▸ **Instructions for the task**: Beginning with the line below that contains "zwar auf der" and ending with the line that contains "Sí. Precisament la", retype every line exactly. Pictures are not copied.

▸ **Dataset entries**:
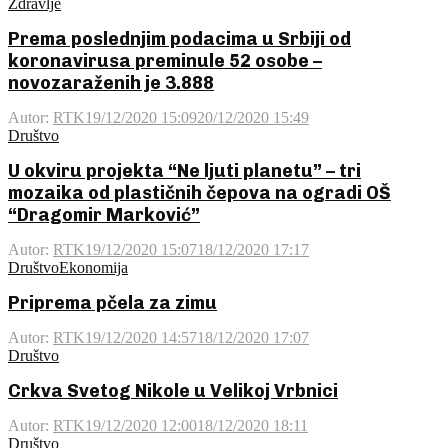
Zdravlje
Prema poslednjim podacima u Srbiji od
koronavirusa preminule 52 osobe –
novozaraženih je 3.888
Autor:
RTK
19/12/2020 15:09
20/12/2020 15:49
Društvo
U okviru projekta “Ne ljuti planetu” – tri
mozaika od plastičnih čepova na ogradi OŠ
“Dragomir Marković”
Autor:
RTK
19/12/2020 15:07
18/12/2020 17:17
Društvo
Ekonomija
Priprema pčela za zimu
Autor:
RTK
19/12/2020 14:57
18/12/2020 17:07
Društvo
Crkva Svetog Nikole u Velikoj Vrbnici
Autor:
RTK
19/12/2020 12:00
18/12/2020 18:11
Društvo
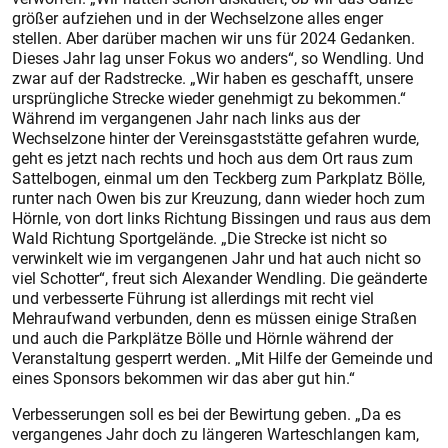
größer aufziehen und in der Wechselzone alles enger
stellen. Aber darüber machen wir uns für 2024 Gedanken.
Dieses Jahr lag unser Fokus wo anders“, so Wendling. Und
zwar auf der Radstrecke. „Wir haben es geschafft, unsere
ursprüngliche Strecke wieder genehmigt zu bekommen.“
Während im vergangenen Jahr nach links aus der
Wechselzone hinter der Vereinsgaststätte gefahren wurde,
geht es jetzt nach rechts und hoch aus dem Ort raus zum
Sattelbogen, einmal um den Teckberg zum Parkplatz Bölle,
runter nach Owen bis zur Kreuzung, dann wieder hoch zum
Hörnle, von dort links Richtung Bissingen und raus aus dem
Wald Richtung Sportgelände. „Die Strecke ist nicht so
verwinkelt wie im vergangenen Jahr und hat auch nicht so
viel Schotter“, freut sich Alexander Wendling. Die geänderte
und verbesserte Führung ist allerdings mit recht viel
Mehraufwand verbunden, denn es müssen einige Straßen
und auch die Parkplätze Bölle und Hörnle während der
Veranstaltung gesperrt werden. „Mit Hilfe der Gemeinde und
eines Sponsors bekommen wir das aber gut hin.“
Verbesserungen soll es bei der Bewirtung geben. „Da es
vergangenes Jahr doch zu längeren Warteschlangen kam,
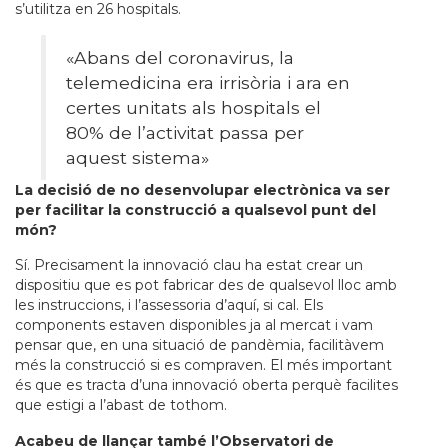
s’utilitza en 26 hospitals.
«Abans del coronavirus, la
telemedicina era irrisòria i ara en
certes unitats als hospitals el
80% de l’activitat passa per
aquest sistema»
La decisió de no desenvolupar electrònica va ser
per facilitar la construcció a qualsevol punt del
món?
Sí. Precisament la innovació clau ha estat crear un
dispositiu que es pot fabricar des de qualsevol lloc amb
les instruccions, i l’assessoria d’aquí, si cal. Els
components estaven disponibles ja al mercat i vam
pensar que, en una situació de pandèmia, facilitàvem
més la construcció si es compraven. El més important
és que es tracta d’una innovació oberta perquè facilites
que estigi a l’abast de tothom.
Acabeu de llançar també l’Observatori de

▸ **Result of this exercise**:
zwar auf der Radstrecke. „Wir haben es geschafft, unsere
ursprüngliche Strecke wieder genehmigt zu bekommen.“
Während im vergangenen Jahr nach links aus der
Wechselzone hinter der Vereinsgaststätte gefahren wurde,
geht es jetzt nach rechts und hoch aus dem Ort raus zum
Sattelbogen, einmal um den Teckberg zum Parkplatz Bölle,
runter nach Owen bis zur Kreuzung, dann wieder hoch zum
Hörnle, von dort links Richtung Bissingen und raus aus dem
Wald Richtung Sportgelände. „Die Strecke ist nicht so
verwinkelt wie im vergangenen Jahr und hat auch nicht so
viel Schotter“, freut sich Alexander Wendling. Die geänderte
und verbesserte Führung ist allerdings mit recht viel
Mehraufwand verbunden, denn es müssen einige Straßen
und auch die Parkplätze Bölle und Hörnle während der
Veranstaltung gesperrt werden. „Mit Hilfe der Gemeinde und
eines Sponsors bekommen wir das aber gut hin.“
Verbesserungen soll es bei der Bewirtung geben. „Da es
vergangenes Jahr doch zu längeren Warteschlangen kam,
s’utilitza en 26 hospitals.
«Abans del coronavirus, la
telemedicina era irrisòria i ara en
certes unitats als hospitals el
80% de l’activitat passa per
aquest sistema»
La decisió de no desenvolupar electrònica va ser
per facilitar la construcció a qualsevol punt del
món?
Sí. Precisament la innovació clau ha estat crear un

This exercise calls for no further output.